As described above in detail, according to the present invention, when a convolutional code is transmitted in a differential PSK modulation method, a bit sequence is obtained in a process of obtaining a bit sequence from phase detection of a received carrier. Is calculated and soft-decision Viterbi decoding is performed, so that the bit error rate of the original signal can be reduced and high-precision decoding can be performed as compared with conventional hard-decision Viterbi decoding.

[Brief description of the drawings]

FIG. 1 is a flowchart of a soft-decision Viterbi decoding method according to an embodiment of the present invention.

FIG. 2 is an explanatory diagram of convolutional coding.

FIG. 3 is a diagram showing a trellis figure.

FIG. 4 is a block diagram illustrating a configuration of a soft-decision Viterbi decoding apparatus according to an embodiment of the present invention.

FIG. 5 is a relationship diagram between a detected phase and a selected phase.

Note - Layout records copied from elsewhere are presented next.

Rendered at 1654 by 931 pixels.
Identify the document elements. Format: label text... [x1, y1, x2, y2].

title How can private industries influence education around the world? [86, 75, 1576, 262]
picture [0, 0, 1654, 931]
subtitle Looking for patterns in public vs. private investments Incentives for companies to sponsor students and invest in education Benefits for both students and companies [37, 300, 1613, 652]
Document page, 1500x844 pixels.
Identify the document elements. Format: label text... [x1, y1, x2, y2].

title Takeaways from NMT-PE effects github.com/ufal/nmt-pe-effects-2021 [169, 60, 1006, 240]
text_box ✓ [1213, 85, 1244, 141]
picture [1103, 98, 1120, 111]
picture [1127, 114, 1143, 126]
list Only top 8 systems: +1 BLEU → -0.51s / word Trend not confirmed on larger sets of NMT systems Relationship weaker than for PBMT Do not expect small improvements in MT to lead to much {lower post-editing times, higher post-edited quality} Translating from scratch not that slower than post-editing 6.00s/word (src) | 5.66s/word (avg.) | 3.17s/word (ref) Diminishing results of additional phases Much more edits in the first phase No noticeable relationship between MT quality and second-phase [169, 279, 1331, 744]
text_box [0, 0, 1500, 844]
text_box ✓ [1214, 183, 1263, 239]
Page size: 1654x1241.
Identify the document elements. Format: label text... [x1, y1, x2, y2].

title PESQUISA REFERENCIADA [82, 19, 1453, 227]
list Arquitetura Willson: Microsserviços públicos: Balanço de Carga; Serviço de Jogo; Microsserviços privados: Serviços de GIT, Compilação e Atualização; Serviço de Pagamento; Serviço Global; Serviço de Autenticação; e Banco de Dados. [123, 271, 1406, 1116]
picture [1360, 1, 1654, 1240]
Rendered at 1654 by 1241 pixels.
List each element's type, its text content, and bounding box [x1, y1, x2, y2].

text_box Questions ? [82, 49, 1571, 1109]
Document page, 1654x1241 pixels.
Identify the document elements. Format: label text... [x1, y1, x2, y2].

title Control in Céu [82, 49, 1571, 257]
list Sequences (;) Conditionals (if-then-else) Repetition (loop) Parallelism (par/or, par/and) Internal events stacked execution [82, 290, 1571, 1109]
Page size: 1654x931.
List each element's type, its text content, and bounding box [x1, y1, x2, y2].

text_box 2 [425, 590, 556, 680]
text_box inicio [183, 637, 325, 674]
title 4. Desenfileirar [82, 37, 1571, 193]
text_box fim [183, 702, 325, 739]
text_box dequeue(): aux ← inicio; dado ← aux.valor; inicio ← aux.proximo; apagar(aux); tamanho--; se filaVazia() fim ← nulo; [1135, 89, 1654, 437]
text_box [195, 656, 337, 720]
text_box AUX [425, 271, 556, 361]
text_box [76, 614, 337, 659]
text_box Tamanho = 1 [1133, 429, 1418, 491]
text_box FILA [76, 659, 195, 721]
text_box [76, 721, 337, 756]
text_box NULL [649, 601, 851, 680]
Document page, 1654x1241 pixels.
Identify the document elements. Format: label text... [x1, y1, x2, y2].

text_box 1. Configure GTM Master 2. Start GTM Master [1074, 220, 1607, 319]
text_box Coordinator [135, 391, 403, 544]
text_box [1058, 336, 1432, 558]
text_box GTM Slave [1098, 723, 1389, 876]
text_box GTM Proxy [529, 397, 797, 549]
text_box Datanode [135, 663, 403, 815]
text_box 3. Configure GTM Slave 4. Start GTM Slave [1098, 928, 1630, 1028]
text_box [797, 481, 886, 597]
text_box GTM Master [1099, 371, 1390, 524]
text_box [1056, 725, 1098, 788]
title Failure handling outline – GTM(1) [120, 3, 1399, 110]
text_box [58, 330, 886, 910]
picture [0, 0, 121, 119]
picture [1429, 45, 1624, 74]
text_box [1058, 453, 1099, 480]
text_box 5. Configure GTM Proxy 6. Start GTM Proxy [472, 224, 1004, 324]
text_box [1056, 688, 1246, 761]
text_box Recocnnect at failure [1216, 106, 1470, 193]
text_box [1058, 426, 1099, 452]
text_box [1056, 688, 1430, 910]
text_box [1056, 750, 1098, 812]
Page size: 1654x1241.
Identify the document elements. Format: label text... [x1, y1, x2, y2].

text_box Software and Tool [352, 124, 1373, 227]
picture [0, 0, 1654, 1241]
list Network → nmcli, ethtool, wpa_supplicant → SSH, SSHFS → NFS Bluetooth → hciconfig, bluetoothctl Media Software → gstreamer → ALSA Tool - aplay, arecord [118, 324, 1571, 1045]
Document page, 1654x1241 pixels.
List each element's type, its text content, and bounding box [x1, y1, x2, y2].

FIG. 6 is a bit error characteristic diagram of FIG. 1;

[Explanation of symbols]

 Reference Signs List 30 soft decision Viterbi decoding device 31 soft decision data calculation unit 32 memory for deinterleaving 33 path memory 34 Viterbi algorithm execution unit S50 soft decision data calculation process S51 phase selection S52 phase likelihood calculation S53 phase difference calculation S54 phase difference likelihood calculation S55 Phase difference selection S56 Read corresponding bit S57 Bit likelihood calculation S58 Bit likelihood correction S59 Judgment data output S60 Viterbi algorithm implementation

Continuation of the front page (56) References JP-A-52-106212 (JP, A) JP-A-3-502029 (JP, A) Masami Abe, Genhiro Shiino, Yasuo Shoji, “Softness in differential PSK modulation method” Judgment Decoding Method ", IEICE Transactions C, 1991, Vol. 111, NO. 11, p. 563-568

Claims (1)

(57) [Claims] When a convolutional code is modulated by a differential phase shift keying method for allocating a bit string based on Gray coding to a phase difference of a carrier wave transmitted continuously in time, a receiving side is used. Comparing the detected phase of the carrier detected in the phase with the unique phase transmitted by the differential phase shift keying method, and selecting two of the unique phases having a small absolute value of the phase shift; and When the magnitude of the phase shift monotonically decreases and the absolute value of the phase shift is 0, the maximum value of the likelihood is obtained, and the absolute value of the phase shift is (2π / the differential type phase shift keying system). (The number of unique phases), the phase likelihood calculation processing for calculating the phase likelihood by using the function that takes the minimum value of the likelihood, and the temporally continuous selection based on the result of the phase likelihood calculation processing. Done it A phase difference calculation process of calculating four types of phases by combining the two phases, and calculating a phase difference likelihood of each of the phase differences as a smaller one of the likelihood of the phase used to calculate the phase difference. Phase difference likelihood calculation processing, the first phase difference having the largest phase difference likelihood, and the second phase difference having the largest phase difference likelihood among the phase differences different from the first phase difference. Phase difference selection processing for selecting
A corresponding bit readout / bit likelihood calculation process of reading out a plurality of bits of a bit string corresponding to the phase difference, calculating the likelihood of each bit as the likelihood of the first phase difference, and calculating the bit likelihood. A bit likelihood correction for correcting a bit likelihood that maximizes a likelihood of a bit equal to a bit of a bit string corresponding to the second phase difference among bits of a bit string corresponding to the first phase difference; And using the result of the bit likelihood correction process for calculating a metric in a Viterbi algorithm.